(Page-level text extractions)

_____

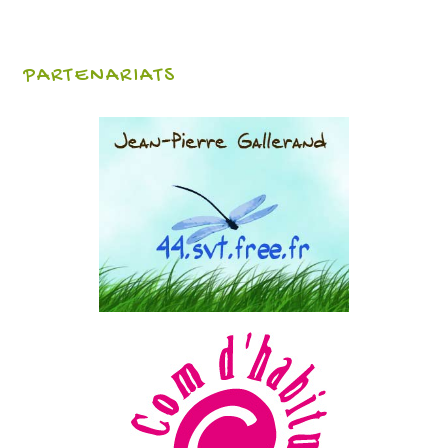
PARTENARIATS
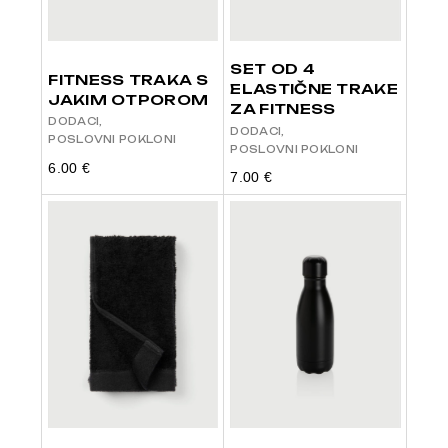
SET OD 4
FITNESS TRAKA S
ELASTIČNE TRAKE
JAKIM OTPOROM
ZA FITNESS
DODACI
DODACI
POSLOVNI POKLONI
POSLOVNI POKLONI
6.00
€
7.00
€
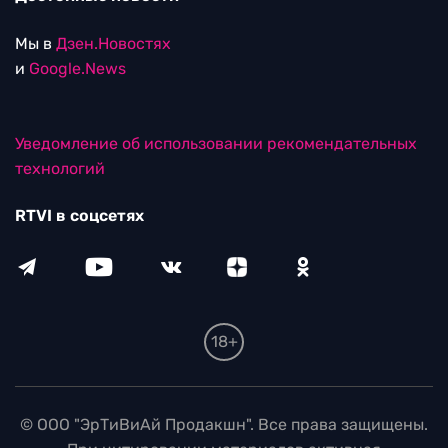
Мы в
Дзен.Новостях
и
Google.News
Уведомление об использовании рекомендательных
технологий
RTVI в соцсетях
18+
© ООО "ЭрТиВиАй Продакшн". Все права защищены.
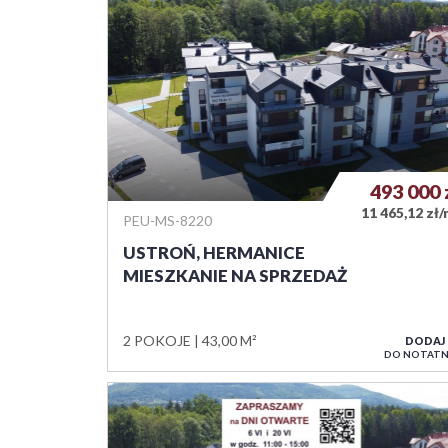
493 000
11 465,12 zł
PEU-MS-8220
USTROŃ, HERMANICE
MIESZKANIE NA SPRZEDAŻ
2 POKOJE
43,00 M²
DODAJ
DO NOTATN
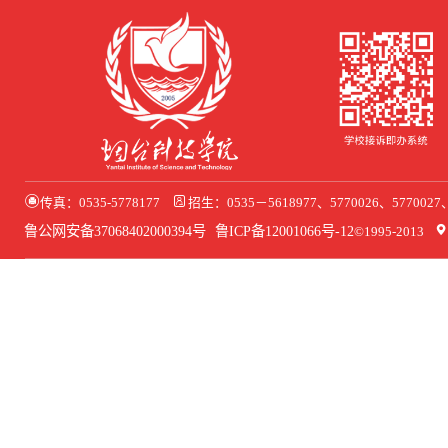
传真：0535-5778177
招生：0535－5618977、5770026、577002
鲁公网安备37068402000394号
鲁ICP备12001066号-12
©1995-2013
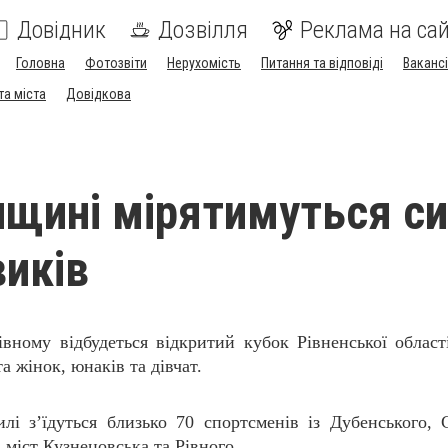
Довідник
Дозвілля
Реклама на сай
Головна
Фотозвіти
Нерухомість
Питання та відповіді
Вакансі
та міста
Довідкова
нщині мірятимуться с
виків
івному відбудеться відкритий кубок Рівненської област
а жінок, юнаків та дівчат.
лі з’їдуться близько 70 спортсменів із Дубенського, 
 міст Кузнецовська та Рівного.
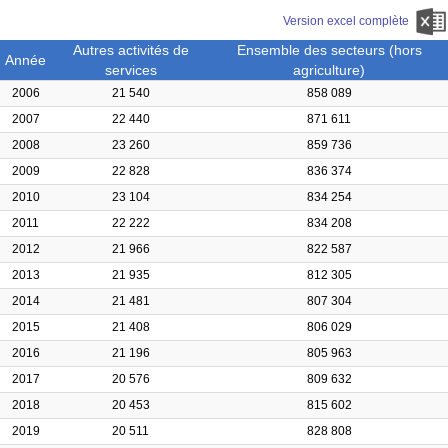
Version excel complète
Autres activités de
Ensemble des secteurs (hors
Année
services
agriculture)
2006
21 540
858 089
2007
22 440
871 611
2008
23 260
859 736
2009
22 828
836 374
2010
23 104
834 254
2011
22 222
834 208
2012
21 966
822 587
2013
21 935
812 305
2014
21 481
807 304
2015
21 408
806 029
2016
21 196
805 963
2017
20 576
809 632
2018
20 453
815 602
2019
20 511
828 808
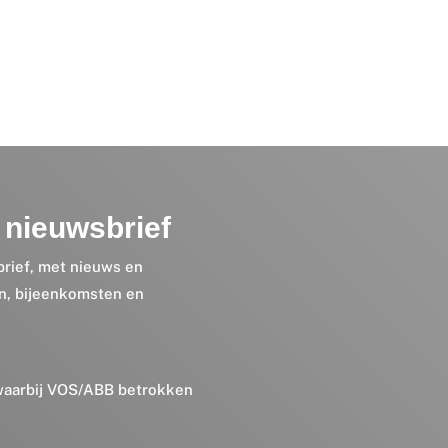
nieuwsbrief
brief, met nieuws en
en, bijeenkomsten en
 waarbij VOS/ABB betrokken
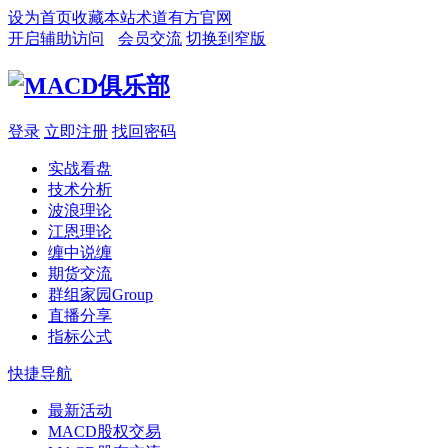
设为首页
收藏本站
术道有方官网
开启辅助访问
会员交流
切换到窄版
登录
立即注册
找回密码
实战看盘
技术分析
波浪理论
江恩理论
缠中说缠
期货交流
群组家园
Group
直播分享
指标公式
快捷导航
最新活动
MACD股权交易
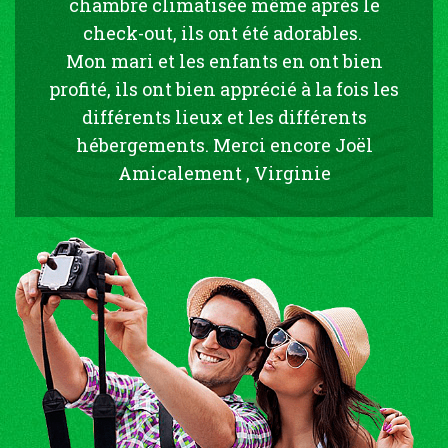
chambre climatisée même après le
check-out, ils ont été adorables.
Mon mari et les enfants en ont bien
profité, ils ont bien apprécié à la fois les
différents lieux et les différents
hébergements. Merci encore Joël
Amicalement , Virginie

_____

# Request
Only the text of the records belongs in the answer; reproduce it verbatim, with no pictures.

# Result of the exercise
PARTENARIATS
SET OD 4
FITNESS TRAKA S
ELASTIČNE TRAKE
JAKIM OTPOROM
ZA FITNESS
DODACI
DODACI
POSLOVNI POKLONI
POSLOVNI POKLONI
6.00
€
7.00
€
Мы в
Дзен.Новостях
и
Google.News
Уведомление об использовании рекомендательных
технологий
RTVI в соцсетях
18+
© ООО "ЭрТиВиАй Продакшн". Все права защищены.
493 000
11 465,12 zł
PEU-MS-8220
USTROŃ, HERMANICE
MIESZKANIE NA SPRZEDAŻ
2 POKOJE
43,00 M²
DODAJ
DO NOTATN
传真：0535-5778177
招生：0535－5618977、5770026、577002
鲁公网安备37068402000394号
鲁ICP备12001066号-12
©1995-2013
Довідник
Дозвілля
Реклама на сай
Головна
Фотозвіти
Нерухомість
Питання та відповіді
Вакансі
та міста
Довідкова
нщині мірятимуться с
виків
івному відбудеться відкритий кубок Рівненської област
а жінок, юнаків та дівчат.
лі з’їдуться близько 70 спортсменів із Дубенського, 
 міст Кузнецовська та Рівного.
Version excel complète
Autres activités de
Ensemble des secteurs (hors
Année
services
agriculture)
2006
21 540
858 089
2007
22 440
871 611
2008
23 260
859 736
2009
22 828
836 374
2010
23 104
834 254
2011
22 222
834 208
2012
21 966
822 587
2013
21 935
812 305
2014
21 481
807 304
2015
21 408
806 029
2016
21 196
805 963
2017
20 576
809 632
2018
20 453
815 602
2019
20 511
828 808
nieuwsbrief
brief, met nieuws en
en, bijeenkomsten en
 waarbij VOS/ABB betrokken
设为首页
收藏本站
术道有方官网
开启辅助访问
会员交流
切换到窄版
登录
立即注册
找回密码
实战看盘
技术分析
波浪理论
江恩理论
缠中说缠
期货交流
群组家园
Group
直播分享
指标公式
快捷导航
最新活动
MACD股权交易
chambre climatisée même après le
check-out, ils ont été adorables.
Mon mari et les enfants en ont bien
profité, ils ont bien apprécié à la fois les
différents lieux et les différents
hébergements. Merci encore Joël
Amicalement , Virginie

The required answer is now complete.